In buying those mortgage-backed securities, the Fed is allowing banks to lend more money. And with a bigger supply of money to lend out, the interest rate drops. Home buying becomes more attractive and housing demand goes up.
“As we’ve seen, prices have been going bananas in the housing market. And this is closely related to the Fed’s dramatic interventions,” Conti-Brown said.
There was another factor in the last 12 months — a lot of people wanted to get out of small apartments and buy bigger houses.
The Fed doesn’t buy mortgage-backed securities because it has a preference for housing. It’s just that the central bank’s tools are limited.
“The Federal Reserve Act really restricts the kinds of bonds that the Fed can buy in ordinary times, and it allows for the purchase of mortgage-backed securities in a way that it doesn’t allow for the purchase of other kinds of securities, absent an emergency,” Conti-Brown said.
The Fed hasn’t pulled back from buying mortgage-backed securities; it’s still trying to stimulate the economy. That’s led to worry in some circles.

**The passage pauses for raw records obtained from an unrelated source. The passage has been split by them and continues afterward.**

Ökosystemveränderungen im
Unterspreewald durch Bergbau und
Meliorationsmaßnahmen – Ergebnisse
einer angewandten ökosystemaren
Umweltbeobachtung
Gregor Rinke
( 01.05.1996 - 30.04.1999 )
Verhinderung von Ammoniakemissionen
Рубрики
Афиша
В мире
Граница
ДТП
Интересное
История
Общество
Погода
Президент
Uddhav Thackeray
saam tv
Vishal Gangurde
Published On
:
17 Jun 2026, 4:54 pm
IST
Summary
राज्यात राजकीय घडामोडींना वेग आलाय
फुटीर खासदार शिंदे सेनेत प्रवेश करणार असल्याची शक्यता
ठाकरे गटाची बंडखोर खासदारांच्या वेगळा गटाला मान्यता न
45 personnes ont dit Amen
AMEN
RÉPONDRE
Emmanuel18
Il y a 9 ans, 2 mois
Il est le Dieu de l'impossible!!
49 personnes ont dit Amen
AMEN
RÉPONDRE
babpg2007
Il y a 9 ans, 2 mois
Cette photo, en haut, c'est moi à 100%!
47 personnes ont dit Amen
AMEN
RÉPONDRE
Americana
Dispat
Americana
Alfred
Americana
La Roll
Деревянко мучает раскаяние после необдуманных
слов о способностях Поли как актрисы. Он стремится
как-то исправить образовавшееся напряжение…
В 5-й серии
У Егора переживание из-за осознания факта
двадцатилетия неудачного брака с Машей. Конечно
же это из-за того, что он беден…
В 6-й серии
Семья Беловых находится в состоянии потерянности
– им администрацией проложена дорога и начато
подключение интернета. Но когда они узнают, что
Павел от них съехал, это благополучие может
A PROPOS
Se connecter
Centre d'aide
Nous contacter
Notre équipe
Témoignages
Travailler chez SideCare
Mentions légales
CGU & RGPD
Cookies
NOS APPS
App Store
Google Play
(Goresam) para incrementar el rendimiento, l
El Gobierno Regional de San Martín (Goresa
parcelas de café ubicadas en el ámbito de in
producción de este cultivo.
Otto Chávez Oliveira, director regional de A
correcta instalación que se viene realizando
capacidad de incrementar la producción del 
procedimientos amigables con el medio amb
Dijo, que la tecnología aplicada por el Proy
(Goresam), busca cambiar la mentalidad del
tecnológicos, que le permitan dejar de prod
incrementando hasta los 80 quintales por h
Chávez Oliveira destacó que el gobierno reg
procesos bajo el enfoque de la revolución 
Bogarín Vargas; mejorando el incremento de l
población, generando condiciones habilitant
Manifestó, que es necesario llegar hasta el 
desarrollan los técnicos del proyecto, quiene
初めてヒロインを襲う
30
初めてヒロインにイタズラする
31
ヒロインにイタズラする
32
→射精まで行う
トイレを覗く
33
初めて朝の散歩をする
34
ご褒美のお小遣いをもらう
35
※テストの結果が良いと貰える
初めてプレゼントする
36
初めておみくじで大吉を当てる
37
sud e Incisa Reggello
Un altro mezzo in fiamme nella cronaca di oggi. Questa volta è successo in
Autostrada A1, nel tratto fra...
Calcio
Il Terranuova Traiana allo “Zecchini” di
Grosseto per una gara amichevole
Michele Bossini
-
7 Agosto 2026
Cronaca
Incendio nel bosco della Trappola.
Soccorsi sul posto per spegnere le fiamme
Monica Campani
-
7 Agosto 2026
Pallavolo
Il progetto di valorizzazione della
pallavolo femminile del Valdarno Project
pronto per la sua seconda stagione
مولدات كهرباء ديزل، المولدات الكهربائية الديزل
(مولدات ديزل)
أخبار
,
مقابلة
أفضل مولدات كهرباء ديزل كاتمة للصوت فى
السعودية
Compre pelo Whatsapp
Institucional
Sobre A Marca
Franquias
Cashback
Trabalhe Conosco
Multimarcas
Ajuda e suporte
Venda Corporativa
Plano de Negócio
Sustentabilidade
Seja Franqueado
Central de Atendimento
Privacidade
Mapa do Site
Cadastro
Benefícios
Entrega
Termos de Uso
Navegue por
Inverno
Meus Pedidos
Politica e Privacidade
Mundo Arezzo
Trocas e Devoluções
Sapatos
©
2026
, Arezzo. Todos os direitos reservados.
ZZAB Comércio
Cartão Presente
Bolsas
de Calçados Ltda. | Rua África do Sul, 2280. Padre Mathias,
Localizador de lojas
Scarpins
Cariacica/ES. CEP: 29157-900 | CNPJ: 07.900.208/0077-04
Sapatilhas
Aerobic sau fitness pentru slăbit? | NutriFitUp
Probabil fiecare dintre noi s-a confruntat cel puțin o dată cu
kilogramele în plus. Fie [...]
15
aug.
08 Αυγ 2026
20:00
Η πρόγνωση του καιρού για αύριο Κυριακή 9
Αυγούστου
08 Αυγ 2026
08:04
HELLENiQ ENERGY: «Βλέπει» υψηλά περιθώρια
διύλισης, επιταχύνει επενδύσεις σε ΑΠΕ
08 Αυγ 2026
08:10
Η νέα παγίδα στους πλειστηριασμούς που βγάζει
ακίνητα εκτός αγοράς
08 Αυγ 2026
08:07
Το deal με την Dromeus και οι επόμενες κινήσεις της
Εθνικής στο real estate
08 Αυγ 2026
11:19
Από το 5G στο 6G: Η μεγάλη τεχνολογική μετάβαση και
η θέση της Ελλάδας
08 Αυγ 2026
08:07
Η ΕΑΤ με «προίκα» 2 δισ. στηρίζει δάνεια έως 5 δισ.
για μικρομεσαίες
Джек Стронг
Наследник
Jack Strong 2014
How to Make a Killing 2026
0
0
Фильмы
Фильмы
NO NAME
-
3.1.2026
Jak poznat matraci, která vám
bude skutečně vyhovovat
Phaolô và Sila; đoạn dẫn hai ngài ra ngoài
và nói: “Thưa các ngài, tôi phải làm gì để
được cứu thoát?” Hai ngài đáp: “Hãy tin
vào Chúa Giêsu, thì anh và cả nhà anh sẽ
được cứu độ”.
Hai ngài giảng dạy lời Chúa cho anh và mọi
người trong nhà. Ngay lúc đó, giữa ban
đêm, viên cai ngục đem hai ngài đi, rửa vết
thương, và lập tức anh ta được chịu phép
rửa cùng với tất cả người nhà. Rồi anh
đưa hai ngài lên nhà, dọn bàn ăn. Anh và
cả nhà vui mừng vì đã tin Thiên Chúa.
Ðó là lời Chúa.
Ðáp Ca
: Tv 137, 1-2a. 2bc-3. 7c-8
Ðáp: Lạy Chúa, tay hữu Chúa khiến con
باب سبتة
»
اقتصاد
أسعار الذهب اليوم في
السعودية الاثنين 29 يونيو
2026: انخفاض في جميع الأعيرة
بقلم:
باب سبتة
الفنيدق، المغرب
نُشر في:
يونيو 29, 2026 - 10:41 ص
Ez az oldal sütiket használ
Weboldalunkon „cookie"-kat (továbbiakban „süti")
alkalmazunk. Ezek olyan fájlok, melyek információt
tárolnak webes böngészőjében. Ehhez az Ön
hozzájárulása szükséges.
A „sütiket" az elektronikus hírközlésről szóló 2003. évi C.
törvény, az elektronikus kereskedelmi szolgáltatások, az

“The concern is that if the Fed over-stimulates the economy, in particular over-stimulates the housing market, that could result in a housing bubble, where house prices increase rapidly and then fall rapidly,” said Gus Faucher, chief economist at PNC Financial Services Group. We’re not there yet, Faucher added.
In an interview with the Financial Times published today, Eric Rosengren at the Boston Fed (who said “we can’t have a boom and bust cycle in something like real estate”) acknowledged that may not come to pass. That the Fed is walking a fine line, however, is in no doubt.